* [Exercise aim]
Word for word, reproduce every record in the listing below.

* [Supplied records]
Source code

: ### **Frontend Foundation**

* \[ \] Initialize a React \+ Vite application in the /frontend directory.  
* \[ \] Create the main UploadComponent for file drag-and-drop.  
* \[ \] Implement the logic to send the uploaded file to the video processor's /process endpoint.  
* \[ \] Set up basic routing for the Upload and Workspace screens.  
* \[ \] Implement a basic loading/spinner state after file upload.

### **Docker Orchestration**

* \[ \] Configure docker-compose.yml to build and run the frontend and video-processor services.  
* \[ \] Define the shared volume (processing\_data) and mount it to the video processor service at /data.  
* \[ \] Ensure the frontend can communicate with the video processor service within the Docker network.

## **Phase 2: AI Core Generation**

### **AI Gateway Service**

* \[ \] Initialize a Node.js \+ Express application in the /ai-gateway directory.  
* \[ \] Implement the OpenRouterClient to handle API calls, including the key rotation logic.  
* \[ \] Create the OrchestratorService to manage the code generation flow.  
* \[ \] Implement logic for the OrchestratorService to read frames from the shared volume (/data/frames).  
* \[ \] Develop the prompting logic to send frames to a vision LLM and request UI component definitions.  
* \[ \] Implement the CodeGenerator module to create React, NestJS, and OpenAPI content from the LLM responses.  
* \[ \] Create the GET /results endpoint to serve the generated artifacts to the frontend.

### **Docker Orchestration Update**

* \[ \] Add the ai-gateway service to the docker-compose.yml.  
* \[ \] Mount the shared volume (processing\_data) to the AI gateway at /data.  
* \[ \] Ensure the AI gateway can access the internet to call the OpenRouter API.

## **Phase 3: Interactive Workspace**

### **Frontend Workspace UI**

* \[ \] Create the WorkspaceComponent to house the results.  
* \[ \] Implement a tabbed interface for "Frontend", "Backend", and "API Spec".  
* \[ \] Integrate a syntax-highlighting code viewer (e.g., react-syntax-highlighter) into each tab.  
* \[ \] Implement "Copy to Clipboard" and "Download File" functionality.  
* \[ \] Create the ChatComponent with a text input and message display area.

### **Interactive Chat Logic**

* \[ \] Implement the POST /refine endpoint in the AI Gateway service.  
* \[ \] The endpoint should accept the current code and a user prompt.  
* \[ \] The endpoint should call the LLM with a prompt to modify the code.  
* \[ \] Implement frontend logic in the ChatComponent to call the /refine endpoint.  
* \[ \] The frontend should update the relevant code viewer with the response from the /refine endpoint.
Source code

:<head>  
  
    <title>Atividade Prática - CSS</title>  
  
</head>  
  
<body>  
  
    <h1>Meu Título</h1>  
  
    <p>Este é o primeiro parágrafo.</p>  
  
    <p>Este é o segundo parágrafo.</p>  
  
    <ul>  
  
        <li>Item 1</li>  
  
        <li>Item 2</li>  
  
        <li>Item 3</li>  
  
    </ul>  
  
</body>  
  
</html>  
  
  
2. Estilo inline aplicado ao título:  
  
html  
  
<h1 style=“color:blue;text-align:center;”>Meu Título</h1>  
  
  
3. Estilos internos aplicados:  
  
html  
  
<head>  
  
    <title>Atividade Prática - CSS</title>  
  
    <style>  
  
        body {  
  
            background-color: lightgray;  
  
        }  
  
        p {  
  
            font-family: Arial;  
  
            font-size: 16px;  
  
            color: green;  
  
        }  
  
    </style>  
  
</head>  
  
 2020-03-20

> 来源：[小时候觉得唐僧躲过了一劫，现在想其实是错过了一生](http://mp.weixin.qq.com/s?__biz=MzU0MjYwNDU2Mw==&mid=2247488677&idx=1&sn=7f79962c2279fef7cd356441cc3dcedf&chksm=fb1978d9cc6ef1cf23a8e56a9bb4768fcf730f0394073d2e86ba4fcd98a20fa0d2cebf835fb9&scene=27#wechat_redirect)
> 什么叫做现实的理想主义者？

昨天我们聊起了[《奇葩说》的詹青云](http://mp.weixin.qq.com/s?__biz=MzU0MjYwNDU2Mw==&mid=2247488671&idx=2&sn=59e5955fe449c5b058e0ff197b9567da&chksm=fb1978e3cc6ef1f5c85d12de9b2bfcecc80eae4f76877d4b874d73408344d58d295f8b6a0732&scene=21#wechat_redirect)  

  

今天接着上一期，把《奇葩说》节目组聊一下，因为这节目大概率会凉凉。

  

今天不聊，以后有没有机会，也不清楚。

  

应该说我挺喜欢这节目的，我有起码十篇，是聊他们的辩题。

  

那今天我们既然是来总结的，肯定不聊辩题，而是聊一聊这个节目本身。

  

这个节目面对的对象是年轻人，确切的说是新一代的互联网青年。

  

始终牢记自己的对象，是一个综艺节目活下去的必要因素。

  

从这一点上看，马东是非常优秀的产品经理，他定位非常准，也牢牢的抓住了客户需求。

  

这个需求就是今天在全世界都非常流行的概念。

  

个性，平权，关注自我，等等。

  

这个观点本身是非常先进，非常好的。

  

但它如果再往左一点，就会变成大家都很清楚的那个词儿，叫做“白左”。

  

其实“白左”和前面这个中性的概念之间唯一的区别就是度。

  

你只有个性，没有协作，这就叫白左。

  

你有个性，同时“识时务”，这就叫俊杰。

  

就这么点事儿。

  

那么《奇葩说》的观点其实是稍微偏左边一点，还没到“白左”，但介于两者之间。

* [Task answer]
Source code

: ### **Frontend Foundation**

* \[ \] Initialize a React \+ Vite application in the /frontend directory.  
* \[ \] Create the main UploadComponent for file drag-and-drop.  
* \[ \] Implement the logic to send the uploaded file to the video processor's /process endpoint.  
* \[ \] Set up basic routing for the Upload and Workspace screens.  
* \[ \] Implement a basic loading/spinner state after file upload.

### **Docker Orchestration**

* \[ \] Configure docker-compose.yml to build and run the frontend and video-processor services.  
* \[ \] Define the shared volume (processing\_data) and mount it to the video processor service at /data.  
* \[ \] Ensure the frontend can communicate with the video processor service within the Docker network.

## **Phase 2: AI Core Generation**

### **AI Gateway Service**

* \[ \] Initialize a Node.js \+ Express application in the /ai-gateway directory.  
* \[ \] Implement the OpenRouterClient to handle API calls, including the key rotation logic.  
* \[ \] Create the OrchestratorService to manage the code generation flow.  
* \[ \] Implement logic for the OrchestratorService to read frames from the shared volume (/data/frames).  
* \[ \] Develop the prompting logic to send frames to a vision LLM and request UI component definitions.  
* \[ \] Implement the CodeGenerator module to create React, NestJS, and OpenAPI content from the LLM responses.  
* \[ \] Create the GET /results endpoint to serve the generated artifacts to the frontend.

### **Docker Orchestration Update**

* \[ \] Add the ai-gateway service to the docker-compose.yml.  
* \[ \] Mount the shared volume (processing\_data) to the AI gateway at /data.  
* \[ \] Ensure the AI gateway can access the internet to call the OpenRouter API.

## **Phase 3: Interactive Workspace**

### **Frontend Workspace UI**

* \[ \] Create the WorkspaceComponent to house the results.  
* \[ \] Implement a tabbed interface for "Frontend", "Backend", and "API Spec".  
* \[ \] Integrate a syntax-highlighting code viewer (e.g., react-syntax-highlighter) into each tab.  
* \[ \] Implement "Copy to Clipboard" and "Download File" functionality.  
* \[ \] Create the ChatComponent with a text input and message display area.

### **Interactive Chat Logic**

* \[ \] Implement the POST /refine endpoint in the AI Gateway service.  
* \[ \] The endpoint should accept the current code and a user prompt.  
* \[ \] The endpoint should call the LLM with a prompt to modify the code.  
* \[ \] Implement frontend logic in the ChatComponent to call the /refine endpoint.  
* \[ \] The frontend should update the relevant code viewer with the response from the /refine endpoint.
Source code

:<head>  
  
    <title>Atividade Prática - CSS</title>  
  
</head>  
  
<body>  
  
    <h1>Meu Título</h1>  
  
    <p>Este é o primeiro parágrafo.</p>  
  
    <p>Este é o segundo parágrafo.</p>  
  
    <ul>  
  
        <li>Item 1</li>  
  
        <li>Item 2</li>  
  
        <li>Item 3</li>  
  
    </ul>  
  
</body>  
  
</html>  
  
  
2. Estilo inline aplicado ao título:  
  
html  
  
<h1 style=“color:blue;text-align:center;”>Meu Título</h1>  
  
  
3. Estilos internos aplicados:  
  
html  
  
<head>  
  
    <title>Atividade Prática - CSS</title>  
  
    <style>  
  
        body {  
  
            background-color: lightgray;  
  
        }  
  
        p {  
  
            font-family: Arial;  
  
            font-size: 16px;  
  
            color: green;  
  
        }  
  
    </style>  
  
</head>  
  
 2020-03-20

> 来源：[小时候觉得唐僧躲过了一劫，现在想其实是错过了一生](http://mp.weixin.qq.com/s?__biz=MzU0MjYwNDU2Mw==&mid=2247488677&idx=1&sn=7f79962c2279fef7cd356441cc3dcedf&chksm=fb1978d9cc6ef1cf23a8e56a9bb4768fcf730f0394073d2e86ba4fcd98a20fa0d2cebf835fb9&scene=27#wechat_redirect)
> 什么叫做现实的理想主义者？

昨天我们聊起了[《奇葩说》的詹青云](http://mp.weixin.qq.com/s?__biz=MzU0MjYwNDU2Mw==&mid=2247488671&idx=2&sn=59e5955fe449c5b058e0ff197b9567da&chksm=fb1978e3cc6ef1f5c85d12de9b2bfcecc80eae4f76877d4b874d73408344d58d295f8b6a0732&scene=21#wechat_redirect)  

  

今天接着上一期，把《奇葩说》节目组聊一下，因为这节目大概率会凉凉。

  

今天不聊，以后有没有机会，也不清楚。

  

应该说我挺喜欢这节目的，我有起码十篇，是聊他们的辩题。

  

那今天我们既然是来总结的，肯定不聊辩题，而是聊一聊这个节目本身。

  

这个节目面对的对象是年轻人，确切的说是新一代的互联网青年。

  

始终牢记自己的对象，是一个综艺节目活下去的必要因素。

  

从这一点上看，马东是非常优秀的产品经理，他定位非常准，也牢牢的抓住了客户需求。

  

这个需求就是今天在全世界都非常流行的概念。

  

个性，平权，关注自我，等等。

  

这个观点本身是非常先进，非常好的。

  

但它如果再往左一点，就会变成大家都很清楚的那个词儿，叫做“白左”。

  

其实“白左”和前面这个中性的概念之间唯一的区别就是度。

  

你只有个性，没有协作，这就叫白左。

  

你有个性，同时“识时务”，这就叫俊杰。

  

就这么点事儿。

  

那么《奇葩说》的观点其实是稍微偏左边一点，还没到“白左”，但介于两者之间。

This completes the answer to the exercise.